お客様にとって、「良いBAR」とは一体どんなBARなのでしょうか?

美味しいカクテルを作ってくれるバーテンダーがいるBAR…ウイスキーの品揃えが豊富なBAR…内装に高級感があって雰囲気が良いBAR…。

良いBARの条件も、お客様によって様々だと思います。

しかし、どんなBARにも共通して言える「良いBARの最低条件」というものがあると思います。

私がバーテンダーになって最初に教わった仕事は、店内の清掃です。

その中でも、特に念入りに行うように指導されたのは「化粧室」です。

BARに於いて、化粧室が清潔に保たれている事は非常に重要です。

どんなに美味しいカクテルを飲ませてくれても、化粧室が不潔では台無しになってしまいます。

また、女性の為の配慮がなされている事も大切です。

(課題内容): 抜粋文では、BARで化粧室を清潔に保つことがなぜ非常に重要だとされていますか。本文に書かれている理由を一、二文で説明してください。

(提供資料):
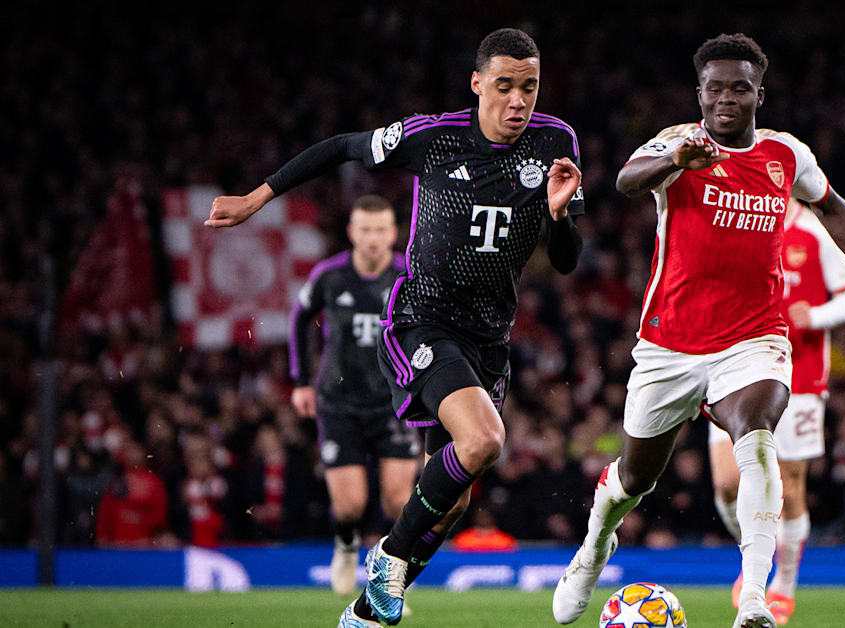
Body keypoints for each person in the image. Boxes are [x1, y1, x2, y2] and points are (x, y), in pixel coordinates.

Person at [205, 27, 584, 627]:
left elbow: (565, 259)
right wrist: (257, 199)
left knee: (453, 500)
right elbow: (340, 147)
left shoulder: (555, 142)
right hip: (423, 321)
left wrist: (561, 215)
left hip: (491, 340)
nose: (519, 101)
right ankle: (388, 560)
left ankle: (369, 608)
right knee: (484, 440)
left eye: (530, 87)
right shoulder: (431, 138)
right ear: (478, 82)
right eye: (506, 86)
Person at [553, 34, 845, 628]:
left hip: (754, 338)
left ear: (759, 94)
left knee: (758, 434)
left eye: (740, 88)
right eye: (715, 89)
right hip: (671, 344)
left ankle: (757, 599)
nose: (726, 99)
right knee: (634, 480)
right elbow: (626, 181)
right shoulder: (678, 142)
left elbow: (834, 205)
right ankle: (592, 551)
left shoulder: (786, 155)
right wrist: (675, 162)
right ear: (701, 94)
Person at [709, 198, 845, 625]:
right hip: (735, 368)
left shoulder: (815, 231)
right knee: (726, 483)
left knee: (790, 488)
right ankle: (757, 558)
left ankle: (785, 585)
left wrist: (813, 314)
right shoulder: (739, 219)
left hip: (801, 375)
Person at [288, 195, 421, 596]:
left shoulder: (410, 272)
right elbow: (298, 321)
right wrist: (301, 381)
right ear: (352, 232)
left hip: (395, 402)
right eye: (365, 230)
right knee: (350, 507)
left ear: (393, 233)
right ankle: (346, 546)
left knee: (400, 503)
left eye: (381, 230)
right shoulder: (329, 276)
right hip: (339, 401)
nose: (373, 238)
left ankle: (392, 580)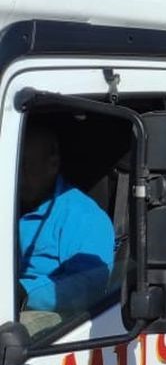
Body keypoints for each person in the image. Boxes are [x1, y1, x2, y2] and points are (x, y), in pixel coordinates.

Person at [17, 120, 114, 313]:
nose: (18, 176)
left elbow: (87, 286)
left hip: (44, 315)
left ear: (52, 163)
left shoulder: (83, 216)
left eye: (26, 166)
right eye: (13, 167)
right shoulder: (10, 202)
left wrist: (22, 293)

(この課題の解答): どんなに美味しいカクテルを飲ませてくれても、化粧室が不潔では台無しになってしまうからです。